Il politichese dello statista Luigi Di Maio

Il vicepresidente della Camera, Luigi Di Maio
Il vicepresidente della Camera, Luigi Di Maio

Lo straordinario discorso di Luigi Di Maio per giustificare il ritardo nella scelta dei nomi degli assessori pentastellati a Roma, può apparire “vecchio politichese”, invece no, è proprio un politichese tutto nuovo, a 5 stelle.

Nella capitale ci vuole più tempo per scegliere gli assessori. Sono quasi 3 milioni gli abitanti, a Torino, che sono poco più di ottocentomila basta qualche giorno.

Quindi, secondo la tesi del vice presidente della Camera, le difficoltà nel formare una giunta sono direttamente proporzionali al numero di abitanti. Se per fare la giunta in una città di 3 milioni di persone ci vuole un mese, per comunicare quella di una “città” di 60 milioni occorre un anno.

Non ci crede neppure lui.

Questa tesi è lacunosa, poco credibile al punto da smontare la presunta straordinarietà dello statista.
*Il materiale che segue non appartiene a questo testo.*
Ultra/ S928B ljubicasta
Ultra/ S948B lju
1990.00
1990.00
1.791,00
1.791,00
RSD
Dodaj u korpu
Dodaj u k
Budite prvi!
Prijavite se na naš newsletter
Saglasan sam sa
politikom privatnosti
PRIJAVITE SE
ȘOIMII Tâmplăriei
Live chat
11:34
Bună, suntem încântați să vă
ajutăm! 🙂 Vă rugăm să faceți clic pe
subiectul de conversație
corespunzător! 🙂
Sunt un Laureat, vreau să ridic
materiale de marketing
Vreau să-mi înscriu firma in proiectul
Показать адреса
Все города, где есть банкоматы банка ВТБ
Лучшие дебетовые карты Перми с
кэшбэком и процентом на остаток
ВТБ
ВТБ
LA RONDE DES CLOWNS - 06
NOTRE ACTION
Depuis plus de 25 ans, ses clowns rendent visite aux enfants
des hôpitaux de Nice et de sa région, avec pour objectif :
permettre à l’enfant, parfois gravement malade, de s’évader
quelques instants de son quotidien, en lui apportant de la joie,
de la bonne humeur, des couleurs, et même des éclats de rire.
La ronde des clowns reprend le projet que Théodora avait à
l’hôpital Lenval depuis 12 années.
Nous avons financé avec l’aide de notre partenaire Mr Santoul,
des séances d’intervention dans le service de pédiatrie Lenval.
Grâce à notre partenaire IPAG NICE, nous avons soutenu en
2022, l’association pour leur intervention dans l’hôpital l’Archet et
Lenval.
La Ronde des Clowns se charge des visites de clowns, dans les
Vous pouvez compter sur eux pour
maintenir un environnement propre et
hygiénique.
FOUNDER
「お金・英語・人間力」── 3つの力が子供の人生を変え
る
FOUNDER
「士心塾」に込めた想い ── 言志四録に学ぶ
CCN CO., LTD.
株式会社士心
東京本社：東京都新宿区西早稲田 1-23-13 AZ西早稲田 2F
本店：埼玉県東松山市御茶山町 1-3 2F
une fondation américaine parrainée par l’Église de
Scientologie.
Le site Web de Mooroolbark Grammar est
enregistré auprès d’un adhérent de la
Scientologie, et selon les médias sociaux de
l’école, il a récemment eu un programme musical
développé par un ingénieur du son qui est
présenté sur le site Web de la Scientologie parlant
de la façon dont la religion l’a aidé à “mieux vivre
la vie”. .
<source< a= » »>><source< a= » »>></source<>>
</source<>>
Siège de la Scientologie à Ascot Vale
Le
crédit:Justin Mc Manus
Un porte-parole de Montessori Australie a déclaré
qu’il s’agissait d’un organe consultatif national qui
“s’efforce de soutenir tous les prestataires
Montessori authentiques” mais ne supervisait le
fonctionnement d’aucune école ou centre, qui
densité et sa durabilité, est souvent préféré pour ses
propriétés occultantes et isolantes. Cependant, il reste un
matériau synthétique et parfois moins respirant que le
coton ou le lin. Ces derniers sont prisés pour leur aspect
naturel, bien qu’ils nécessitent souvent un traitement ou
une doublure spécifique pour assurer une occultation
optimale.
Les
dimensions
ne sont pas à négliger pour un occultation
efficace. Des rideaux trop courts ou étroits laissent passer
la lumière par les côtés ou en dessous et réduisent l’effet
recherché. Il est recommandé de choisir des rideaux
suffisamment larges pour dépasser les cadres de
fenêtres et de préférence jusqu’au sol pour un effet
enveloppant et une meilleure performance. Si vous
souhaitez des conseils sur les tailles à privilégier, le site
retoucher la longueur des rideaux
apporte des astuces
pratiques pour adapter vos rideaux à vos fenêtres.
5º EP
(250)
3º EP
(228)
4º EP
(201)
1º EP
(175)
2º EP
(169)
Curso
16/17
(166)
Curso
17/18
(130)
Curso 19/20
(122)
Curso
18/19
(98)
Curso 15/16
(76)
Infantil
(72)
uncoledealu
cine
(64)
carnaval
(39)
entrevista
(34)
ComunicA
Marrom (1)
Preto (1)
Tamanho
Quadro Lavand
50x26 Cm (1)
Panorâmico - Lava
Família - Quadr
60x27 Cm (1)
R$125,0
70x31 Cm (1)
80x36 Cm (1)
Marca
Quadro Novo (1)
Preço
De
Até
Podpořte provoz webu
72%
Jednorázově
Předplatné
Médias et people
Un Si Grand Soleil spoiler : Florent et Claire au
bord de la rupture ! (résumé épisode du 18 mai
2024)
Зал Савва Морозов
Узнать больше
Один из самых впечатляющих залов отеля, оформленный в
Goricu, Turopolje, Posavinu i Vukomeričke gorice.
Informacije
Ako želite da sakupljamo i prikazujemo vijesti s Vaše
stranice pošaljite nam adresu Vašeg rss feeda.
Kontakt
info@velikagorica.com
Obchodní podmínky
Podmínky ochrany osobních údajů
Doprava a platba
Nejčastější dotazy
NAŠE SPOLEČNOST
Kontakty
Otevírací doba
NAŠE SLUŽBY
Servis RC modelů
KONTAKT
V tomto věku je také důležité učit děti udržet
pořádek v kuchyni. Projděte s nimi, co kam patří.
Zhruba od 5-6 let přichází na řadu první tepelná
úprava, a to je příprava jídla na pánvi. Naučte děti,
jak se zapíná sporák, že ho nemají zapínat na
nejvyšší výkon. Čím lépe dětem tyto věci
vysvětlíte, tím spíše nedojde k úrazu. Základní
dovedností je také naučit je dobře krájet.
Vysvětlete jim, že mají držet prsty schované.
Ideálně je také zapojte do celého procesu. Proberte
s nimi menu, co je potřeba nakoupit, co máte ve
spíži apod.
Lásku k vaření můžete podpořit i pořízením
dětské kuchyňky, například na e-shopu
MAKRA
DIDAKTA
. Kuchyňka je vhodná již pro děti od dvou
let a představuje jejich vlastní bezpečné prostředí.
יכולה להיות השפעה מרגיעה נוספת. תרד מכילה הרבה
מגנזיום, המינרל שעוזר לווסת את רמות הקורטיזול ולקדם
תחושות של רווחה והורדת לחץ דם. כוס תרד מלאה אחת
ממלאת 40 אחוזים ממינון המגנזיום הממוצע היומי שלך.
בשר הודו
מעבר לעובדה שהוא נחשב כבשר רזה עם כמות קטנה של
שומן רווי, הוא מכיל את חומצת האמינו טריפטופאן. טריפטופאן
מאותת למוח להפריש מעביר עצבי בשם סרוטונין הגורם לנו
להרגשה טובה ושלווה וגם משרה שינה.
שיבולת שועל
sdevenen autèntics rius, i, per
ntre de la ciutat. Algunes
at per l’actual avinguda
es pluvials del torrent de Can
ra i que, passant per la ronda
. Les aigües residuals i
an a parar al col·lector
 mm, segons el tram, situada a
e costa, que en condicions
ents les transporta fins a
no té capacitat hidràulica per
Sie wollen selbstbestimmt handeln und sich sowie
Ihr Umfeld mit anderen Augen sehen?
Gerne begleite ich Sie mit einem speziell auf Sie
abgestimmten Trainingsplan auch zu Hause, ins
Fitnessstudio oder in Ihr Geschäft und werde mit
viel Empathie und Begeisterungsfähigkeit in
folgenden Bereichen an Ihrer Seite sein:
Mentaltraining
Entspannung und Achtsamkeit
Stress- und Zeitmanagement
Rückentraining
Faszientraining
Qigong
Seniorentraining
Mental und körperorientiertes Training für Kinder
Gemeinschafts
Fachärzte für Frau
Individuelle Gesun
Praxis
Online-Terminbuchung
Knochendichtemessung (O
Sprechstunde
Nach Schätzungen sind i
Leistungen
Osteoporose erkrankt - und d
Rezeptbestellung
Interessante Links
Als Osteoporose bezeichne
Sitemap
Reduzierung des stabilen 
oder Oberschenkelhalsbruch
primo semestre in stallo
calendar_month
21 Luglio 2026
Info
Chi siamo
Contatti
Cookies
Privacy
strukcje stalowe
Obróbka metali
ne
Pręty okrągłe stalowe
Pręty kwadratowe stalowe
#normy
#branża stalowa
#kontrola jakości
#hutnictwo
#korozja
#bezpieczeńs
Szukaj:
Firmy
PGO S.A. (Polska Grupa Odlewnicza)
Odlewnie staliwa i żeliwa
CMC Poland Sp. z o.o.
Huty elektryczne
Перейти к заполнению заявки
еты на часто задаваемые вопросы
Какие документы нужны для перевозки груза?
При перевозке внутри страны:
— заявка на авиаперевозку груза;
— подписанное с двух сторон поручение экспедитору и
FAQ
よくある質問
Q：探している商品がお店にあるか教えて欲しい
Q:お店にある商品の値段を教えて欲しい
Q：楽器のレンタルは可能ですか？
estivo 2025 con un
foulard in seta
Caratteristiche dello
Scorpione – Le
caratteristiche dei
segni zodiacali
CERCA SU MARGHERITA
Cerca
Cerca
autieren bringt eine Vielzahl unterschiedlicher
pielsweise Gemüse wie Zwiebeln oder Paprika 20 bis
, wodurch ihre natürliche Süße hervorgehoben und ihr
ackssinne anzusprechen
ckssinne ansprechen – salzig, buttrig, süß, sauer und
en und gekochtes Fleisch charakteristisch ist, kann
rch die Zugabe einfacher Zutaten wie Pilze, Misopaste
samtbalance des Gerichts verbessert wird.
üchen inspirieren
Nel tentativo di nascondere l’evidente, c’è un altra tesi. Circola la voce che, anche Marino impiegò ventuno giorni per scegliere gli assessori. Marino Ignazio… il peggior Sindaco della capitale.

Da una politica nuova ci si poteva aspettare un bagno di umiltà riconoscendo che, da un lato l’inesperienza e dall’altro la gestione del potere giocano brutti scherzi.

Invece, la politica, anche quella nuova del cambiamento, si basa sul “faccio tutto mi” e si gioca sulla distribuzione delle poltrone, uguale a quella di prima. Nascondersi dietro il dito è pratica antica.

E’ vero, la prova importante è quella dei problemi veri della gente, ancora siamo solo all’inizio, ma questo mattino non ha portato un buon giorno.